- **TASK REQUIREMENTS**
Return the data below in full, matching every line exactly.

- - -

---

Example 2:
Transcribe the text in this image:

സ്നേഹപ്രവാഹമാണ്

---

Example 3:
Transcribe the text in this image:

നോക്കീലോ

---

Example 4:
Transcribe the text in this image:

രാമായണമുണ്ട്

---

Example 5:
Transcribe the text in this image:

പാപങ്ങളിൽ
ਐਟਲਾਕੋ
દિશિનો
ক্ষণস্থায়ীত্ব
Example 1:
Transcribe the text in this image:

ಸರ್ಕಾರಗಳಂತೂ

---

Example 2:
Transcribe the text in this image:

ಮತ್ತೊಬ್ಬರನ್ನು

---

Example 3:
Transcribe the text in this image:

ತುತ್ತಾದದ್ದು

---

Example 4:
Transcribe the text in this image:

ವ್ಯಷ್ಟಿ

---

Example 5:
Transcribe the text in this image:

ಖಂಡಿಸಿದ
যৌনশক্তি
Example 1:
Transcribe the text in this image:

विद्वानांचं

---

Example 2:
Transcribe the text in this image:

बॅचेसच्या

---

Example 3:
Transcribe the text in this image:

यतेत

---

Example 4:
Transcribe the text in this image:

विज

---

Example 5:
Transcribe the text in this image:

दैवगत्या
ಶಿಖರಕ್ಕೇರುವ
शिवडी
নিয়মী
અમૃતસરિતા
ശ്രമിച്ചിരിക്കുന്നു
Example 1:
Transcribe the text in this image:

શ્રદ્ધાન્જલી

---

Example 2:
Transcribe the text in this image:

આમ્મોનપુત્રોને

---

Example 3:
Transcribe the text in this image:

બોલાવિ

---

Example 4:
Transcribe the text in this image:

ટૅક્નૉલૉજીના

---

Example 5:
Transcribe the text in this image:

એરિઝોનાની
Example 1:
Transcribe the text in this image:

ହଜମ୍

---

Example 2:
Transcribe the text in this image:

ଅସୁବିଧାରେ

- - -

- **RESULT OF THE TASK**
---

Example 2:
Transcribe the text in this image:

സ്നേഹപ്രവാഹമാണ്

---

Example 3:
Transcribe the text in this image:

നോക്കീലോ

---

Example 4:
Transcribe the text in this image:

രാമായണമുണ്ട്

---

Example 5:
Transcribe the text in this image:

പാപങ്ങളിൽ
ਐਟਲਾਕੋ
દિશિનો
ক্ষণস্থায়ীত্ব
Example 1:
Transcribe the text in this image:

ಸರ್ಕಾರಗಳಂತೂ

---

Example 2:
Transcribe the text in this image:

ಮತ್ತೊಬ್ಬರನ್ನು

---

Example 3:
Transcribe the text in this image:

ತುತ್ತಾದದ್ದು

---

Example 4:
Transcribe the text in this image:

ವ್ಯಷ್ಟಿ

---

Example 5:
Transcribe the text in this image:

ಖಂಡಿಸಿದ
যৌনশক্তি
Example 1:
Transcribe the text in this image:

विद्वानांचं

---

Example 2:
Transcribe the text in this image:

बॅचेसच्या

---

Example 3:
Transcribe the text in this image:

यतेत

---

Example 4:
Transcribe the text in this image:

विज

---

Example 5:
Transcribe the text in this image:

दैवगत्या
ಶಿಖರಕ್ಕೇರುವ
शिवडी
নিয়মী
અમૃતસરિતા
ശ്രമിച്ചിരിക്കുന്നു
Example 1:
Transcribe the text in this image:

શ્રદ્ધાન્જલી

---

Example 2:
Transcribe the text in this image:

આમ્મોનપુત્રોને

---

Example 3:
Transcribe the text in this image:

બોલાવિ

---

Example 4:
Transcribe the text in this image:

ટૅક્નૉલૉજીના

---

Example 5:
Transcribe the text in this image:

એરિઝોનાની
Example 1:
Transcribe the text in this image:

ହଜମ୍

---

Example 2:
Transcribe the text in this image:

ଅସୁବିଧାରେ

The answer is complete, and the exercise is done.